Renowned Turkish Pianist Facing Jail for Comparing Muslim Afterlife to Brothel

An international composer and pianist from Turkey who identifies as atheist is facing jail time over Twitter comments he made that government authorities have been deemed as insulting to Islam.

Fazil Say, who has attained fame as a classical and jazz pianist, is facing up to 18 months in prison for "publicly insulting religious values that are adopted by a part of the nation." His trial begins Oct. 18.

Say stands accused of passing along Twitter messages that compare the Islamic vision of heaven as rivers of wine and virgins to a tavern and a brothel. Say also reportedly wrote a message suggesting that a Muslim's call to prayer was delivered so rapidly that he wondered if the man wanted to get away quickly for a drink.

"I just thought it was a funny allegory and re-tweeted the message," said the composer, who has played at the New York Philharmonic and the Berlin Symphony Orchestra. "It is unbelievable that it was made into a court case."
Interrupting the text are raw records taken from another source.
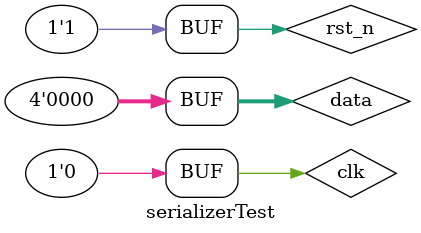
<source format=v>
`timescale 1ns / 1ps


module serializerTest;

	// Inputs
	reg [3:0] data;
	reg clk;
	reg rst_n;

	// Outputs
	wire  out;
	// Instantiate the Unit Under Test (UUT)
	serializer uut (
		.out(out), 
		.data(data), 
		.clk(clk), 
		.rst_n(rst_n)
	);

	initial begin
		// Initialize Inputs
		data = 0;
		clk = 0;
		rst_n = 0;

		// Wait 100 ns for global reset to finish
		#100;
        
		// Add stimulus here
		rst_n = 1;	data = 0;
		
		repeat(16)	begin
			#25	data = data + 1'b1;
					clk = ~clk;
			repeat(7)				
				#25	clk = ~clk;
		end
		
	end
      
endmodule


</source>
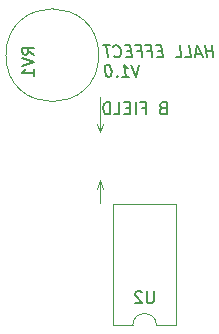
<source format=gbo>
G04 #@! TF.GenerationSoftware,KiCad,Pcbnew,(5.1.4)-1*
G04 #@! TF.CreationDate,2019-11-21T21:08:13-06:00*
G04 #@! TF.ProjectId,SensorBoard,53656e73-6f72-4426-9f61-72642e6b6963,rev?*
G04 #@! TF.SameCoordinates,Original*
G04 #@! TF.FileFunction,Legend,Bot*
G04 #@! TF.FilePolarity,Positive*
%FSLAX46Y46*%
G04 Gerber Fmt 4.6, Leading zero omitted, Abs format (unit mm)*
G04 Created by KiCad (PCBNEW (5.1.4)-1) date 2019-11-21 21:08:13*
%MOMM*%
%LPD*%
G04 APERTURE LIST*
%ADD10C,0.120000*%
%ADD11C,0.150000*%
G04 APERTURE END LIST*
D10*
X4000000Y-14000000D02*
X3750000Y-14750000D01*
X4000000Y-14000000D02*
X4250000Y-14750000D01*
X4000000Y-10000000D02*
X4250000Y-9250000D01*
X4000000Y-10000000D02*
X3750000Y-9250000D01*
D11*
X9333333Y-7928571D02*
X9190476Y-7976190D01*
X9142857Y-8023809D01*
X9095238Y-8119047D01*
X9095238Y-8261904D01*
X9142857Y-8357142D01*
X9190476Y-8404761D01*
X9285714Y-8452380D01*
X9666666Y-8452380D01*
X9666666Y-7452380D01*
X9333333Y-7452380D01*
X9238095Y-7500000D01*
X9190476Y-7547619D01*
X9142857Y-7642857D01*
X9142857Y-7738095D01*
X9190476Y-7833333D01*
X9238095Y-7880952D01*
X9333333Y-7928571D01*
X9666666Y-7928571D01*
X7571428Y-7928571D02*
X7904761Y-7928571D01*
X7904761Y-8452380D02*
X7904761Y-7452380D01*
X7428571Y-7452380D01*
X7047619Y-8452380D02*
X7047619Y-7452380D01*
X6571428Y-7928571D02*
X6238095Y-7928571D01*
X6095238Y-8452380D02*
X6571428Y-8452380D01*
X6571428Y-7452380D01*
X6095238Y-7452380D01*
X5190476Y-8452380D02*
X5666666Y-8452380D01*
X5666666Y-7452380D01*
X4857142Y-8452380D02*
X4857142Y-7452380D01*
X4619047Y-7452380D01*
X4476190Y-7500000D01*
X4380952Y-7595238D01*
X4333333Y-7690476D01*
X4285714Y-7880952D01*
X4285714Y-8023809D01*
X4333333Y-8214285D01*
X4380952Y-8309523D01*
X4476190Y-8404761D01*
X4619047Y-8452380D01*
X4857142Y-8452380D01*
D10*
X4000000Y-14000000D02*
X4000000Y-16000000D01*
X4000000Y-10000000D02*
X4000000Y-7000000D01*
D11*
X13636755Y-3627380D02*
X13511755Y-2627380D01*
X13571279Y-3103571D02*
X12999851Y-3103571D01*
X13065327Y-3627380D02*
X12940327Y-2627380D01*
X12601041Y-3341666D02*
X12124851Y-3341666D01*
X12731994Y-3627380D02*
X12273660Y-2627380D01*
X12065327Y-3627380D01*
X11255803Y-3627380D02*
X11731994Y-3627380D01*
X11606994Y-2627380D01*
X10446279Y-3627380D02*
X10922470Y-3627380D01*
X10797470Y-2627380D01*
X9285565Y-3103571D02*
X8952232Y-3103571D01*
X8874851Y-3627380D02*
X9351041Y-3627380D01*
X9226041Y-2627380D01*
X8749851Y-2627380D01*
X8047470Y-3103571D02*
X8380803Y-3103571D01*
X8446279Y-3627380D02*
X8321279Y-2627380D01*
X7845089Y-2627380D01*
X7190327Y-3103571D02*
X7523660Y-3103571D01*
X7589136Y-3627380D02*
X7464136Y-2627380D01*
X6987946Y-2627380D01*
X6666517Y-3103571D02*
X6333184Y-3103571D01*
X6255803Y-3627380D02*
X6731994Y-3627380D01*
X6606994Y-2627380D01*
X6130803Y-2627380D01*
X5243898Y-3532142D02*
X5297470Y-3579761D01*
X5446279Y-3627380D01*
X5541517Y-3627380D01*
X5678422Y-3579761D01*
X5761755Y-3484523D01*
X5797470Y-3389285D01*
X5821279Y-3198809D01*
X5803422Y-3055952D01*
X5731994Y-2865476D01*
X5672470Y-2770238D01*
X5565327Y-2675000D01*
X5416517Y-2627380D01*
X5321279Y-2627380D01*
X5184374Y-2675000D01*
X5142708Y-2722619D01*
X4845089Y-2627380D02*
X4273660Y-2627380D01*
X4684374Y-3627380D02*
X4559374Y-2627380D01*
X7321279Y-4277380D02*
X7112946Y-5277380D01*
X6654613Y-4277380D01*
X5922470Y-5277380D02*
X6493898Y-5277380D01*
X6208184Y-5277380D02*
X6083184Y-4277380D01*
X6196279Y-4420238D01*
X6303422Y-4515476D01*
X6404613Y-4563095D01*
X5481994Y-5182142D02*
X5440327Y-5229761D01*
X5493898Y-5277380D01*
X5535565Y-5229761D01*
X5481994Y-5182142D01*
X5493898Y-5277380D01*
X4702232Y-4277380D02*
X4606994Y-4277380D01*
X4517708Y-4325000D01*
X4476041Y-4372619D01*
X4440327Y-4467857D01*
X4416517Y-4658333D01*
X4446279Y-4896428D01*
X4517708Y-5086904D01*
X4577232Y-5182142D01*
X4630803Y-5229761D01*
X4731994Y-5277380D01*
X4827232Y-5277380D01*
X4916517Y-5229761D01*
X4958184Y-5182142D01*
X4993898Y-5086904D01*
X5017708Y-4896428D01*
X4987946Y-4658333D01*
X4916517Y-4467857D01*
X4856994Y-4372619D01*
X4803422Y-4325000D01*
X4702232Y-4277380D01*
D10*
X10460000Y-26330000D02*
X8810000Y-26330000D01*
X10460000Y-16050000D02*
X10460000Y-26330000D01*
X5160000Y-16050000D02*
X10460000Y-16050000D01*
X5160000Y-26330000D02*
X5160000Y-16050000D01*
X6810000Y-26330000D02*
X5160000Y-26330000D01*
X8810000Y-26330000D02*
G75*
G03X6810000Y-26330000I-1000000J0D01*
G01*
X3930000Y-3460000D02*
G75*
G03X3930000Y-3460000I-3930000J0D01*
G01*
D11*
X8571904Y-23452380D02*
X8571904Y-24261904D01*
X8524285Y-24357142D01*
X8476666Y-24404761D01*
X8381428Y-24452380D01*
X8190952Y-24452380D01*
X8095714Y-24404761D01*
X8048095Y-24357142D01*
X8000476Y-24261904D01*
X8000476Y-23452380D01*
X7571904Y-23547619D02*
X7524285Y-23500000D01*
X7429047Y-23452380D01*
X7190952Y-23452380D01*
X7095714Y-23500000D01*
X7048095Y-23547619D01*
X7000476Y-23642857D01*
X7000476Y-23738095D01*
X7048095Y-23880952D01*
X7619523Y-24452380D01*
X7000476Y-24452380D01*
X-1547619Y-3404761D02*
X-2023809Y-3071428D01*
X-1547619Y-2833333D02*
X-2547619Y-2833333D01*
X-2547619Y-3214285D01*
X-2500000Y-3309523D01*
X-2452380Y-3357142D01*
X-2357142Y-3404761D01*
X-2214285Y-3404761D01*
X-2119047Y-3357142D01*
X-2071428Y-3309523D01*
X-2023809Y-3214285D01*
X-2023809Y-2833333D01*
X-2547619Y-3690476D02*
X-1547619Y-4023809D01*
X-2547619Y-4357142D01*
X-1547619Y-5214285D02*
X-1547619Y-4642857D01*
X-1547619Y-4928571D02*
X-2547619Y-4928571D01*
X-2404761Y-4833333D01*
X-2309523Y-4738095D01*
X-2261904Y-4642857D01*
M02*

</source>
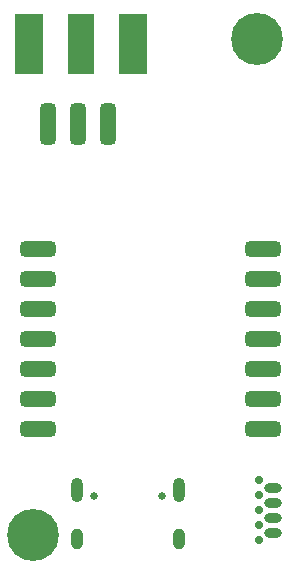
<source format=gbr>
%TF.GenerationSoftware,KiCad,Pcbnew,7.0.2*%
%TF.CreationDate,2023-10-19T19:02:44-04:00*%
%TF.ProjectId,XBee_Joint,58426565-5f4a-46f6-996e-742e6b696361,rev?*%
%TF.SameCoordinates,Original*%
%TF.FileFunction,Soldermask,Bot*%
%TF.FilePolarity,Negative*%
%FSLAX46Y46*%
G04 Gerber Fmt 4.6, Leading zero omitted, Abs format (unit mm)*
G04 Created by KiCad (PCBNEW 7.0.2) date 2023-10-19 19:02:44*
%MOMM*%
%LPD*%
G01*
G04 APERTURE LIST*
G04 Aperture macros list*
%AMRoundRect*
0 Rectangle with rounded corners*
0 $1 Rounding radius*
0 $2 $3 $4 $5 $6 $7 $8 $9 X,Y pos of 4 corners*
0 Add a 4 corners polygon primitive as box body*
4,1,4,$2,$3,$4,$5,$6,$7,$8,$9,$2,$3,0*
0 Add four circle primitives for the rounded corners*
1,1,$1+$1,$2,$3*
1,1,$1+$1,$4,$5*
1,1,$1+$1,$6,$7*
1,1,$1+$1,$8,$9*
0 Add four rect primitives between the rounded corners*
20,1,$1+$1,$2,$3,$4,$5,0*
20,1,$1+$1,$4,$5,$6,$7,0*
20,1,$1+$1,$6,$7,$8,$9,0*
20,1,$1+$1,$8,$9,$2,$3,0*%
G04 Aperture macros list end*
%ADD10C,4.400000*%
%ADD11C,0.650000*%
%ADD12O,1.000000X1.800000*%
%ADD13O,1.000000X2.100000*%
%ADD14RoundRect,0.322500X1.177500X0.322500X-1.177500X0.322500X-1.177500X-0.322500X1.177500X-0.322500X0*%
%ADD15RoundRect,0.325000X1.175000X0.325000X-1.175000X0.325000X-1.175000X-0.325000X1.175000X-0.325000X0*%
%ADD16RoundRect,0.325000X0.325000X-1.425000X0.325000X1.425000X-0.325000X1.425000X-0.325000X-1.425000X0*%
%ADD17O,1.500000X0.800000*%
%ADD18C,0.700000*%
%ADD19R,2.290000X5.080000*%
%ADD20R,2.420000X5.080000*%
G04 APERTURE END LIST*
D10*
%TO.C,H2*%
X88290000Y-104970000D03*
%TD*%
%TO.C,H1*%
X69290000Y-146970000D03*
%TD*%
D11*
%TO.C,J2*%
X80230000Y-143615000D03*
X74450000Y-143615000D03*
D12*
X73020000Y-147295000D03*
D13*
X81660000Y-143115000D03*
D12*
X81660000Y-147295000D03*
D13*
X73020000Y-143115000D03*
%TD*%
D14*
%TO.C,U3*%
X88750000Y-122765000D03*
D15*
X88750000Y-125310000D03*
X88750000Y-127850000D03*
X88750000Y-130390000D03*
X88750000Y-132930000D03*
X88750000Y-135470000D03*
X88750000Y-138010000D03*
X69750000Y-138010000D03*
X69750000Y-135470000D03*
X69750000Y-132930000D03*
X69750000Y-130390000D03*
X69750000Y-127850000D03*
X69750000Y-125310000D03*
D14*
X69750000Y-122765000D03*
D16*
X70580000Y-112160000D03*
X73120000Y-112160000D03*
X75660000Y-112160000D03*
%TD*%
D17*
%TO.C,J1*%
X89609500Y-146745000D03*
X89609500Y-145475000D03*
X89609500Y-144205000D03*
X89609500Y-142935000D03*
D18*
X88454500Y-147380000D03*
X88454500Y-146110000D03*
X88454500Y-144840000D03*
X88454500Y-143570000D03*
X88454500Y-142300000D03*
%TD*%
D19*
%TO.C,AE1*%
X73350000Y-105360000D03*
D20*
X68970000Y-105360000D03*
X77730000Y-105360000D03*
%TD*%
M02*

</source>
The messages, which were no longer available online Monday, are not the first time Say has gotten into hot water with the country's Muslim authorities. According to The New York Times, the pianist has frequently criticized the pro-Islamic Justice and Development Party government over its cultural and social policies. Say also has publicly identified himself as an atheist, an unpopular position among the near-80 million population, of which 99.8 percent identify as Muslim.

Turkey has often been accused of having little tolerance for residents who do not adhere to Islam. Open Doors USA, an organization that exposes persecution and injustice committed against Christians worldwide, has ranked Turkey as number 31 on its list of top 50 countries where persecution of Christians is most severe. Earlier this year, the U.S. Commission on International Religious Freedom (USCIRF) placed Turkey on its worst religious offenders list, alongside countries such as Iran, Iraq and North Korea.

"This case, which goes against universal human rights and laws, is saddening not only when judged on its own merit but also for Turkey's image," Say added.

Turkey has targeted a number of individuals in recent times who have spoken out against the government. Last year for example, Nobel laureate writer Orhan Pamuk was fined $3,700 for telling a Swiss newspaper that Turks "have killed 30,000 Kurds and 1 million Armenians," referring to accusations of genocide.